Quiso ser sacerdote pero terminó cambiando Hollywood y retratando la América más convulsa. Reflejó sus obsesiones, como la culpa y la redención. Cruzó los géneros. Descendió al abismo tras coquetear con las drogas. Y realizó películas que forman parte de la historia del cine. Intelectual, enérgico e influyente como pocos, el cineasta Martin Scorsese (Nueva York, 1942) es el ganador del premio Princesa de Asturias de las Artes 2018, un galardón dotado con 50.000 euros y que en el 2015 recayó en otro gigante del cine, Francis Ford Coppola.

El jurado ha destacado la renovación cinematográfica realizada por el director estadounidense a lo largo de más de una veintena de películas que lo convierten en «una figura indiscutible del cine contemporáneo». Autor de obras maestras como Taxi Driver, Toro Salvaje y Uno de los nuestros, su visceral filmografía -con un estilo propio para mover las cámaras y unas bandas sonoras memorables- forma parte de la historia del cine. El jurado recuerda que, a sus 76 años, Scorsese se mantiene en plena actividad, «aunando con maestría innovación y clasicismo». Su nombre fue escogido entre 35 candidaturas de 21 nacionalidades.

MONAGUILLO Y SEMINARISTA

Si la religión le hubiera entrado hasta dentro del alma, quizá el mundo hubiera perdido un cineasta genial. A Scorsese, un chaval solitario que creció en las calles de Nueva York, le atraía tanto la liturgia de la misa que se metió a monaguillo. Su familia era católica y estudió en un seminario. El desencanto asomó cuando no le aceptaron en la universidad católica.

Eso sí, a lo largo de su carrera como cineasta nunca ha abonado sus obsesiones: la culpa y la redención. «Ambos son dos elementos constantes en mi vida, lo cual puede parecer un poco extraño. ¿Cómo puede un director de cine, que muestra sus trabajos a todo el público, hablar de redención cuando no todo el mundo cree en ello? Es parte de mi cultura, son pensamientos que no me abandonan», aseguró en una entrevista con este diario a raíz del estreno de su película Silencio, película basada en el libro homónimo de Shusaku Endo que cuenta las tribulaciones de dos jesuitas portugueses en el Japón del siglo XVII.

CATARSIS DE VIOLENCIA

Cuando se estrenó Taxi driver -realizada con un presupuesto ínfimo y ganadora de la Palma de Oro en Cannes en 1976- el director se metió en un cine para ver cómo reaccionaba el público. No dio crédito cuando escuchó gritos de ánimo a Travis Bickle, excombatiente de Vietnam y neurótico taxista obsesionado con limpiar de «mierda» (prostitutas y drogadictos incluidos) las calles de Nueva York. «El público decía: venga, dale, dale», confiesa el realizador en el libro Scorsese por Scorsese.

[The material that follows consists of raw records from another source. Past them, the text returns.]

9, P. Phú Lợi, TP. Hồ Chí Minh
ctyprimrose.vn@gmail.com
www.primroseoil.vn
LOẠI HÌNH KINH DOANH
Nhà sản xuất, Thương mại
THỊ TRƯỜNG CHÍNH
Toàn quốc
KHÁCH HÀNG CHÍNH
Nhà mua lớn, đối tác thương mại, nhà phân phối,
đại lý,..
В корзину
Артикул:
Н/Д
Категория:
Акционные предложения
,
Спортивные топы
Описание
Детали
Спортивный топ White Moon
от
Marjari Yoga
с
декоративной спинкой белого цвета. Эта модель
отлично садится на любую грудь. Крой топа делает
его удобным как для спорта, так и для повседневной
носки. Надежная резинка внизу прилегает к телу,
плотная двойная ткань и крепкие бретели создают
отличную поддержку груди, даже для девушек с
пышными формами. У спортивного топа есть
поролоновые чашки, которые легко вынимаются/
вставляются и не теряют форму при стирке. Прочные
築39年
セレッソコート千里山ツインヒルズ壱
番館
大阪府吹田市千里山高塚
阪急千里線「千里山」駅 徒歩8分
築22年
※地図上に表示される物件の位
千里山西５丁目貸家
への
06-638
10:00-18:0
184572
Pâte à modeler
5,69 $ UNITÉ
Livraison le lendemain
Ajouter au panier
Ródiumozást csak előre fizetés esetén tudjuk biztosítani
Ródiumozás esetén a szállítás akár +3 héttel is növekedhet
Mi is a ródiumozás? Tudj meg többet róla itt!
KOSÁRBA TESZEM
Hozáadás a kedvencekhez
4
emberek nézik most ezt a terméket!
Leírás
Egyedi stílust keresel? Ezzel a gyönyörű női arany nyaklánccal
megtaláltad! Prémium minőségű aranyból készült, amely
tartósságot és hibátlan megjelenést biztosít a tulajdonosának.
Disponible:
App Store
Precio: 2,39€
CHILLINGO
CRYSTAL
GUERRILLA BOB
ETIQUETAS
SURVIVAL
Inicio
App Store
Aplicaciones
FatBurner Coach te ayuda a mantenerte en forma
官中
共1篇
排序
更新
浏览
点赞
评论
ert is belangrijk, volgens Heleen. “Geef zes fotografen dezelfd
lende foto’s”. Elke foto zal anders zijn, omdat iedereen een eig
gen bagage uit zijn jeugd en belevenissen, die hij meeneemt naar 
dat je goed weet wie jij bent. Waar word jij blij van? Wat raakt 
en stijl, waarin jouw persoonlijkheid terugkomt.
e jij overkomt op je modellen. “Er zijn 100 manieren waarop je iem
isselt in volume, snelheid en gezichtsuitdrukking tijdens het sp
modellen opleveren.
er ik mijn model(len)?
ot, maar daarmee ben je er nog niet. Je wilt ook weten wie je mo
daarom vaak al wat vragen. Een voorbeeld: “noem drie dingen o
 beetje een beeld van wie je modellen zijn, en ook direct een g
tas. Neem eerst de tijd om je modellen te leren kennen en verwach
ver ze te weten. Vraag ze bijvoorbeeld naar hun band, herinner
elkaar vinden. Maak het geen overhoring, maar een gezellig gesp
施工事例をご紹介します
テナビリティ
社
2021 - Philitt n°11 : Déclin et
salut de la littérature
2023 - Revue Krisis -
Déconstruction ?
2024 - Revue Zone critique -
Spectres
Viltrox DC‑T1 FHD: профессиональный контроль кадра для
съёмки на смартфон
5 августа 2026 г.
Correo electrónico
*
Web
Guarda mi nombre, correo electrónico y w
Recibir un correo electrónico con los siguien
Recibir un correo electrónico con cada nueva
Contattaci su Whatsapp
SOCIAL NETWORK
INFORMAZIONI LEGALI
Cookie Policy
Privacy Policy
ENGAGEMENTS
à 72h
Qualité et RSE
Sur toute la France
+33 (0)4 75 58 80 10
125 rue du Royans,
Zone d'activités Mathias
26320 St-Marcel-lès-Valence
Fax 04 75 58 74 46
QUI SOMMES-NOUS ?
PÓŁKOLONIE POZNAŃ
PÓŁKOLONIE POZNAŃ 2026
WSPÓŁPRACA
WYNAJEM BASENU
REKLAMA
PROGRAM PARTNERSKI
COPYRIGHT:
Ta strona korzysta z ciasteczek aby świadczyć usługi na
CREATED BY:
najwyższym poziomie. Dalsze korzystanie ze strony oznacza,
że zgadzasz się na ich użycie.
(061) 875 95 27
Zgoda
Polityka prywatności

Él, sin embargo, había tenido otro objetivo. Crear una catarsis de violencia, sí, pero para que la gente la rechazara. El guion fue escrito febrilmente en diez días por Paul Schrader y Scorsese la rodó pensado que hacía más un trabajo por amor al arte que un éxito comercial. Jamás imaginó que se convertiría en un clásico, un icono del cine. La mítica frase improvisada por un portentoso Robert De Niro en la escena del espejo -«Are you talking to me?» («¿Me estás hablando a mí?»)- es todavía hoy el lema de muchas camisetas que se pueden ver en todo el mundo.

Después de Taxi driver, mientras planeaba New York New York, el cineasta empezó a coquetar con las drogas. «Para mí fue el comienzo del descenso a un abismo que duró dos años y del que salí con vida por un pelo», confiesa en Moteros tranquilos, toros salvajes, el imprescindible libro en el que Peter Biskind disecciona la generación que cambió Hollywood. Por suerte, salió con vida. Y su nombre pasó a formar parte de la historia del cine. Eso sí, tuvo que esperar al 2007 para recibir un Oscar (por Infiltrados).